Waverly looked skeptically at her friend. "Maybe." Waverly pushed her now empty glass back towards Tarra. "If they come back and I'm not here, text me." With that, Waverly left, giving a friendly good bye to the other customers.

On her walk back towards the tower, Waverly couldn't help but feeling uncomfortable. Something about the two men who had asked about her just didn't sit right with her. Since she had gone public as the newest member of the Avengers, she had gotten quite a large fan base, mostly consisting of young men.
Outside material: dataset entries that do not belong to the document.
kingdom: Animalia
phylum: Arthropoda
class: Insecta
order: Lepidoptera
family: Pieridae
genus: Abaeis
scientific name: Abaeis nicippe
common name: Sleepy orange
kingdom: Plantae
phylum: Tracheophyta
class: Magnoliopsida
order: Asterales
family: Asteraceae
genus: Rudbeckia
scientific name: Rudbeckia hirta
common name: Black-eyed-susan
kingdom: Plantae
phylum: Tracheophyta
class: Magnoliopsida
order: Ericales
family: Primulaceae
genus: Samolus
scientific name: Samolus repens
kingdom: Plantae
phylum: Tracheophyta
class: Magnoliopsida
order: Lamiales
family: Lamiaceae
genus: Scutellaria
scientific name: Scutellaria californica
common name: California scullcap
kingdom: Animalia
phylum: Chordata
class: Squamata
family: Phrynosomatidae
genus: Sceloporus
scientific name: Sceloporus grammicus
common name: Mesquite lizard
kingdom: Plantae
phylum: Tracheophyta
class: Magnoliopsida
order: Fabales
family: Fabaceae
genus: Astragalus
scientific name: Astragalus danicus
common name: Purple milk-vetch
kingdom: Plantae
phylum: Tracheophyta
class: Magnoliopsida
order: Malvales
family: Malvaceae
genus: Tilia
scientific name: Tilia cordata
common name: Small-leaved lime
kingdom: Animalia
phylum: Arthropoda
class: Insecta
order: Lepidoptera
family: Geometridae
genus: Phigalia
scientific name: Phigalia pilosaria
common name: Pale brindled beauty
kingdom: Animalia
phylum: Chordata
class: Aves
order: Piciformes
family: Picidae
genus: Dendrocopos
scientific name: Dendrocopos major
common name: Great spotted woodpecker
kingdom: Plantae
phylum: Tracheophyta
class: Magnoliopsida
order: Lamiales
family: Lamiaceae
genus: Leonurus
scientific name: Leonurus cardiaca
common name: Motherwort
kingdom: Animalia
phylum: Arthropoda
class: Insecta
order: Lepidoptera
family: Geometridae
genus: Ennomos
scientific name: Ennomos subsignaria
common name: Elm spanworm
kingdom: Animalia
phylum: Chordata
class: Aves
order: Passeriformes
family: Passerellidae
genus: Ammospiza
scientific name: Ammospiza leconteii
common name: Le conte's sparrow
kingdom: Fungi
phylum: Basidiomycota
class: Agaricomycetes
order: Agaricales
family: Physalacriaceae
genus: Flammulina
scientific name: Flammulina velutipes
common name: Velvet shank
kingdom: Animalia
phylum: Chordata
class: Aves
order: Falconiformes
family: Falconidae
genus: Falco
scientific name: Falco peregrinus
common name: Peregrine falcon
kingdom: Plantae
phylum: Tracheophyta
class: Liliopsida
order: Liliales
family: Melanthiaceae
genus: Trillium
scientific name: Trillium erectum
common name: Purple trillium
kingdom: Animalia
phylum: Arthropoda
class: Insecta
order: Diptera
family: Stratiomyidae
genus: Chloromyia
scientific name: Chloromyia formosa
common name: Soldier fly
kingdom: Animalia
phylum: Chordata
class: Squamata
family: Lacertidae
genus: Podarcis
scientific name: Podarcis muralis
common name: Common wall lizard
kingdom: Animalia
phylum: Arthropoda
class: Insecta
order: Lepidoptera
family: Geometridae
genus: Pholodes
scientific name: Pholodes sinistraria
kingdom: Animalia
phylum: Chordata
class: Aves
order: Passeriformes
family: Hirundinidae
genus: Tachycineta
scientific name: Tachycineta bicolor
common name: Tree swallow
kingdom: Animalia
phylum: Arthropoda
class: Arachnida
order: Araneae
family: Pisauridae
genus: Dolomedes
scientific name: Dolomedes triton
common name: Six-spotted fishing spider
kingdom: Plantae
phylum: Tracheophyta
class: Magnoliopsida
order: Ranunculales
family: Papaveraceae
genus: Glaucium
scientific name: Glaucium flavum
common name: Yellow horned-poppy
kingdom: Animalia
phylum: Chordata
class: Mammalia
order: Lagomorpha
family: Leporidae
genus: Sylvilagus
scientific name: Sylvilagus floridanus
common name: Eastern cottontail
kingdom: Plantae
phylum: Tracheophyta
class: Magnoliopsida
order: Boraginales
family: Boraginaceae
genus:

But, after the frat boy incident and several other similar occasions, most boys were too intimidated to even look at Waverly when she was out in public; especially if Clint was around. Why would two guys all of a sudden be looking for her? It felt weird.

Plus, Waverly was weirded out by the fact of getting together with some other guy. She still felt so close to Loki; like he was just out of her reach. Dating some other guy after she had become so close with the god of mischief just didn't sit well with her.

To make matters all the more uncomfortable, Waverly couldn't help but feel like she was being watched. She felt the nervous prickle of a pair of eyes locked on her back, but whenever she turned around, there was no one beside the average city goer. Waverly was more than capable of defending herself if someone was following her for whatever reason, but still, she couldn't help but think the feeling was being watched was somehow related to what Tarra had told her about the two men looking for her.